*Task input*.
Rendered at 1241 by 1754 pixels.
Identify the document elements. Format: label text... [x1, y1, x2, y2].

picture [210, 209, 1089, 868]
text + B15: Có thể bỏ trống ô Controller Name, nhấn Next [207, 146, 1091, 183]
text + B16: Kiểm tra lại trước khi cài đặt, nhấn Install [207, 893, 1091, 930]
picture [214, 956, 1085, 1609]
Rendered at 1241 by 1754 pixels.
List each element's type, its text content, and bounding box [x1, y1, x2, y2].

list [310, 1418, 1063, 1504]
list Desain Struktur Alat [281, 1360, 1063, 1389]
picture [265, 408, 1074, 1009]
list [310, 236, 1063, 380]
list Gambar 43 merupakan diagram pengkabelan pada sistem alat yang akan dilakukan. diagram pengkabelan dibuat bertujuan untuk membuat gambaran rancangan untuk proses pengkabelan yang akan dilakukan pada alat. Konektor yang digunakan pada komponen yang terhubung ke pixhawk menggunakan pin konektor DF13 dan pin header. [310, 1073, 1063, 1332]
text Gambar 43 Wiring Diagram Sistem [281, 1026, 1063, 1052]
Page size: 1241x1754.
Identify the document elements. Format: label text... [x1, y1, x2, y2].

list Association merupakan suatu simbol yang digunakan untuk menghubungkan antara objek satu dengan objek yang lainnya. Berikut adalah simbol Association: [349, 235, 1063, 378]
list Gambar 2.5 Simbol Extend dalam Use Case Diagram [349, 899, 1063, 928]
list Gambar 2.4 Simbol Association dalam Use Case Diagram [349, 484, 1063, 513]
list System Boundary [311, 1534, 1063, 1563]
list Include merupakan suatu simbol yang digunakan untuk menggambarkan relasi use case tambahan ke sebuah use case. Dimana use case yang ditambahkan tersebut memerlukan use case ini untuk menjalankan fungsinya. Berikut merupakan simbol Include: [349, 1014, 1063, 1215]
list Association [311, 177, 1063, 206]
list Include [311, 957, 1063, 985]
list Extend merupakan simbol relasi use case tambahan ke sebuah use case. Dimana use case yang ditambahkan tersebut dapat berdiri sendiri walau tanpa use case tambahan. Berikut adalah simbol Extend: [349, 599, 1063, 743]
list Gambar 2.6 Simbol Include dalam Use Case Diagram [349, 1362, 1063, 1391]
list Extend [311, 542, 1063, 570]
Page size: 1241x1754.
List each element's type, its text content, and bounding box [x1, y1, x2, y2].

*Work to complete*. Copy out every entry above exactly.

*Result*.
Rendered at 1241 by 1754 pixels.
Identify the document elements. Format: label text... [x1, y1, x2, y2].

picture [210, 209, 1089, 868]
text + B15: Có thể bỏ trống ô Controller Name, nhấn Next [207, 146, 1091, 183]
text + B16: Kiểm tra lại trước khi cài đặt, nhấn Install [207, 893, 1091, 930]
picture [214, 956, 1085, 1609]
Rendered at 1241 by 1754 pixels.
List each element's type, its text content, and bounding box [x1, y1, x2, y2].

list [310, 1418, 1063, 1504]
list Desain Struktur Alat [281, 1360, 1063, 1389]
picture [265, 408, 1074, 1009]
list [310, 236, 1063, 380]
list Gambar 43 merupakan diagram pengkabelan pada sistem alat yang akan dilakukan. diagram pengkabelan dibuat bertujuan untuk membuat gambaran rancangan untuk proses pengkabelan yang akan dilakukan pada alat. Konektor yang digunakan pada komponen yang terhubung ke pixhawk menggunakan pin konektor DF13 dan pin header. [310, 1073, 1063, 1332]
text Gambar 43 Wiring Diagram Sistem [281, 1026, 1063, 1052]
Page size: 1241x1754.
Identify the document elements. Format: label text... [x1, y1, x2, y2].

list Association merupakan suatu simbol yang digunakan untuk menghubungkan antara objek satu dengan objek yang lainnya. Berikut adalah simbol Association: [349, 235, 1063, 378]
list Gambar 2.5 Simbol Extend dalam Use Case Diagram [349, 899, 1063, 928]
list Gambar 2.4 Simbol Association dalam Use Case Diagram [349, 484, 1063, 513]
list System Boundary [311, 1534, 1063, 1563]
list Include merupakan suatu simbol yang digunakan untuk menggambarkan relasi use case tambahan ke sebuah use case. Dimana use case yang ditambahkan tersebut memerlukan use case ini untuk menjalankan fungsinya. Berikut merupakan simbol Include: [349, 1014, 1063, 1215]
list Association [311, 177, 1063, 206]
list Include [311, 957, 1063, 985]
list Extend merupakan simbol relasi use case tambahan ke sebuah use case. Dimana use case yang ditambahkan tersebut dapat berdiri sendiri walau tanpa use case tambahan. Berikut adalah simbol Extend: [349, 599, 1063, 743]
list Gambar 2.6 Simbol Include dalam Use Case Diagram [349, 1362, 1063, 1391]
list Extend [311, 542, 1063, 570]
Page size: 1241x1754.
List each element's type, its text content, and bounding box [x1, y1, x2, y2].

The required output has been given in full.